Payment solutions company Nuvei (Nuvei Stock Quote, Charts, News, Analysts, Financials TSX:NVEI) had a rough back end to 2021 after a short-seller report did damage to its share price, but Tse sees the payments space continuing to undergo a meaningful transition, with Nuvei pegged to be at the forefront and a disruptive player with outsized growth relative to the sector.
“Nuvei continues to expand in high growth verticals as demonstrated by its most recent acquisitions of Mazooma and Simplex, which have pushed the company further into both Crypto and the US gaming markets.
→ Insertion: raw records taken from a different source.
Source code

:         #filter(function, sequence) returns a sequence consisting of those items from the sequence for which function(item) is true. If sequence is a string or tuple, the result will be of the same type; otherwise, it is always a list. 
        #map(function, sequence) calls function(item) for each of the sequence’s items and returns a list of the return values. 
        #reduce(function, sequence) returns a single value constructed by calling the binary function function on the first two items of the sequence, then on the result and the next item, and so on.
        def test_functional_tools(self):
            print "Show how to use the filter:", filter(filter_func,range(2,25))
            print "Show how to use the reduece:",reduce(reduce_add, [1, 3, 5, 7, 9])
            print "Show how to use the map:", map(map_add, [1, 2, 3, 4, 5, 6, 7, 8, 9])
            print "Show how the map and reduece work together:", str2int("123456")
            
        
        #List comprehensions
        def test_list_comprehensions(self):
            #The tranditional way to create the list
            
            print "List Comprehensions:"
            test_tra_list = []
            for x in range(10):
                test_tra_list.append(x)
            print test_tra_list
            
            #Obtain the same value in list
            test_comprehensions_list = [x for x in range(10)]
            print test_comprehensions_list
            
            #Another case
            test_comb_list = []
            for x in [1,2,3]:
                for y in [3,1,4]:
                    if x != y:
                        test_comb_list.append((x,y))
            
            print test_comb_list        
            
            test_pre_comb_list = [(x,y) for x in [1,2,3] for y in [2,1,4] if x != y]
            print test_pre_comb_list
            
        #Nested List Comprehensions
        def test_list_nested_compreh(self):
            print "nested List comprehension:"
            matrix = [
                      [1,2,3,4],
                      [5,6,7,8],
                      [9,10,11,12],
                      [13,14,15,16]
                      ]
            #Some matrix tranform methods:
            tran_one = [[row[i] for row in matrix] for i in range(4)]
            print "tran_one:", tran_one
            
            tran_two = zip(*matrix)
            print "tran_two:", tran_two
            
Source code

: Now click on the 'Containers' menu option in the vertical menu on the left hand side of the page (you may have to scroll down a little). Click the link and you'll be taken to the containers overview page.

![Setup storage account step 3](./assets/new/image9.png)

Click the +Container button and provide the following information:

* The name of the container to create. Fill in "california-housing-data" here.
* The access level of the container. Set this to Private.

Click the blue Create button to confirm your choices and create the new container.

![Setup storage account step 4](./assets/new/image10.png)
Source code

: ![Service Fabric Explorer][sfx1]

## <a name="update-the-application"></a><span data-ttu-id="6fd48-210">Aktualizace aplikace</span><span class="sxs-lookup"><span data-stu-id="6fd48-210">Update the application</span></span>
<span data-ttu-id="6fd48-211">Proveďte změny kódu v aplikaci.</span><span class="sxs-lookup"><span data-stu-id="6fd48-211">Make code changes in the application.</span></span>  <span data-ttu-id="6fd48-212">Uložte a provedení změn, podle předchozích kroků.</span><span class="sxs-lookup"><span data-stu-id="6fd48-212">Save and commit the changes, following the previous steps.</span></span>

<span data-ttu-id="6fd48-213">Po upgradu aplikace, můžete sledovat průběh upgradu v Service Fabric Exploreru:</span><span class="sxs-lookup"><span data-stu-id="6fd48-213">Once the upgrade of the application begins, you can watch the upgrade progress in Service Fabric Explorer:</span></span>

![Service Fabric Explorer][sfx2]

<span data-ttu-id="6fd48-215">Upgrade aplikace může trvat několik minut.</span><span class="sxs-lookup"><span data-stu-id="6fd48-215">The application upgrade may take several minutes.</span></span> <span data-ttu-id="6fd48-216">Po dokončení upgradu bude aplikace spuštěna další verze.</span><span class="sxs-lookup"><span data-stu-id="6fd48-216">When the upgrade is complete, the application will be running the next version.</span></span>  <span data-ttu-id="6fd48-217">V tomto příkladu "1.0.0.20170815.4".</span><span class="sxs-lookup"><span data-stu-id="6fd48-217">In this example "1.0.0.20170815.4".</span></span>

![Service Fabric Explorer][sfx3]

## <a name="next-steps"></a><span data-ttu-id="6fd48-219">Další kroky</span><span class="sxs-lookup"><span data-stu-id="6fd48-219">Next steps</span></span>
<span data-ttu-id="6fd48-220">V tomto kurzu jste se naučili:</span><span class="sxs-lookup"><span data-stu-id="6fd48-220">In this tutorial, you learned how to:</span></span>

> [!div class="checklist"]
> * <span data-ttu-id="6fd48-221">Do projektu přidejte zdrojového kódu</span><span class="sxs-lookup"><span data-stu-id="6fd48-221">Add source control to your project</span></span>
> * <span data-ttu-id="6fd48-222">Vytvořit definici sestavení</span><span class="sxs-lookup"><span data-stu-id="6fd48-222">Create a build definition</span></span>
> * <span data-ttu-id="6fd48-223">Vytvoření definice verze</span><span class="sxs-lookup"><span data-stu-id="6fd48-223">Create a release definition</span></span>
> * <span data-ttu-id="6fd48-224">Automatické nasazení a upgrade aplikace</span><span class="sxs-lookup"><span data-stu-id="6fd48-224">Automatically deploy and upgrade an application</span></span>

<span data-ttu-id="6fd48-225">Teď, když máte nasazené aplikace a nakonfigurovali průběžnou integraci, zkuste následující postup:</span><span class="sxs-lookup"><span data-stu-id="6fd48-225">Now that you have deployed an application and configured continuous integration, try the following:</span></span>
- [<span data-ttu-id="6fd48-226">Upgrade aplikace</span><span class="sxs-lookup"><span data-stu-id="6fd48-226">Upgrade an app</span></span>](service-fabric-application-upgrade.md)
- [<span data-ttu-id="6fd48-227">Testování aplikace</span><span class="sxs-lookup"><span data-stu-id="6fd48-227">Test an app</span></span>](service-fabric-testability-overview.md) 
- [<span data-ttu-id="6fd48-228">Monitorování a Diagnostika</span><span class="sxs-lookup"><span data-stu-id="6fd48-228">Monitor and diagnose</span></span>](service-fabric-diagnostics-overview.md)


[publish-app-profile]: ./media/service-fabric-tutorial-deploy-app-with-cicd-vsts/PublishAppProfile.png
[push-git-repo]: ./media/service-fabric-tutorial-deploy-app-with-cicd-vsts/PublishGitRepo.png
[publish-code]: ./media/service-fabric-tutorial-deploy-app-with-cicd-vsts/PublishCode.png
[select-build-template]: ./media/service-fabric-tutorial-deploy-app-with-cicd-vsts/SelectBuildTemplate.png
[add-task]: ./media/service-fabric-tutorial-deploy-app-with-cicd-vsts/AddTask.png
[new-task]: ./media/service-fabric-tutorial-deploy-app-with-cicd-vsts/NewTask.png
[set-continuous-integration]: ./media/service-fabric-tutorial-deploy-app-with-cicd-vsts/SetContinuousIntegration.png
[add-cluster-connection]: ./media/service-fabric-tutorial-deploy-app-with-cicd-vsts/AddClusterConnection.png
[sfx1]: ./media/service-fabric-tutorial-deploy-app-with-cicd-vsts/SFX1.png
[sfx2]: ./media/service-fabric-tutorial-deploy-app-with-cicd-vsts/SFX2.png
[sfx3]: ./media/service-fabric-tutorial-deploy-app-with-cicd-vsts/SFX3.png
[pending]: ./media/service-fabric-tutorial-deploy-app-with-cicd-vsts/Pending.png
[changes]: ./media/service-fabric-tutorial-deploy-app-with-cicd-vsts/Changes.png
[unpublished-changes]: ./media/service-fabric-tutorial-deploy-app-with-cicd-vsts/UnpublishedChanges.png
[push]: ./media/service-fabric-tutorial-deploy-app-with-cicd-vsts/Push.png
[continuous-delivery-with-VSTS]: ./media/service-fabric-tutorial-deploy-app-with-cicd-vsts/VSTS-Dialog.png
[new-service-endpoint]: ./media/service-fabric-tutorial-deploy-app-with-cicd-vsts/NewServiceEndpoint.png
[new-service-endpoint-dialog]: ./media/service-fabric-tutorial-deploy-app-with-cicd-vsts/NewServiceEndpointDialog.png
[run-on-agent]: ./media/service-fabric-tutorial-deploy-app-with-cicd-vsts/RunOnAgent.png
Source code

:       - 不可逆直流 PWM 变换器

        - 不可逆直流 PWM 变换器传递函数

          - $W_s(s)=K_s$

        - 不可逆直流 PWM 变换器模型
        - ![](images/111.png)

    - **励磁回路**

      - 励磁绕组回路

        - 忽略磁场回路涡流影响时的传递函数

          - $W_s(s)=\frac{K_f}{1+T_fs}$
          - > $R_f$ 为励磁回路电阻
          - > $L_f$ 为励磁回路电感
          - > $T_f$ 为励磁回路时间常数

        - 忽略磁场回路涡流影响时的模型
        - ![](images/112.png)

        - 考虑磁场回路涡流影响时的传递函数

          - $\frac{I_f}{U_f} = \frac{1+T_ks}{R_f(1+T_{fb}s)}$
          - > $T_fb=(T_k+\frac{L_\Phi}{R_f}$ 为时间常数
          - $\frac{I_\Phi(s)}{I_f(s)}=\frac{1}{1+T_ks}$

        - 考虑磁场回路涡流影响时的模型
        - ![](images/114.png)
Recent partnerships with brand names such as BetMGM (online gaming) & FTX (crypto exchange) highlight the Company’s intentions in those high growth segments,” Tse wrote.
Tse reiterated his “Outperform” rating and US$160 target price which represented a one-year return of 152 per cent.
Finally, Tse continues to like TELUS International (TELUS International Stock Quote, Charts, News, Analysts, Financials TSX:TIXT) for its positioning within the growth areas of the IT Services industry by providing in-demand services like content moderation, digital customer experience and data annotation.
“We believe TI is overlaying unique technology to its services to drive expanding margins through automation, topical in the current environment. Together, the combination of outsized revenue growth and potential for expanding margins represents an opportunity in this stock, especially considering the Company already has industry leading margins,” Tse wrote.
With the report, Tse reiterated his “Outperform” rating on TI and US$50 target price, which translated to a projected return of 66 per cent.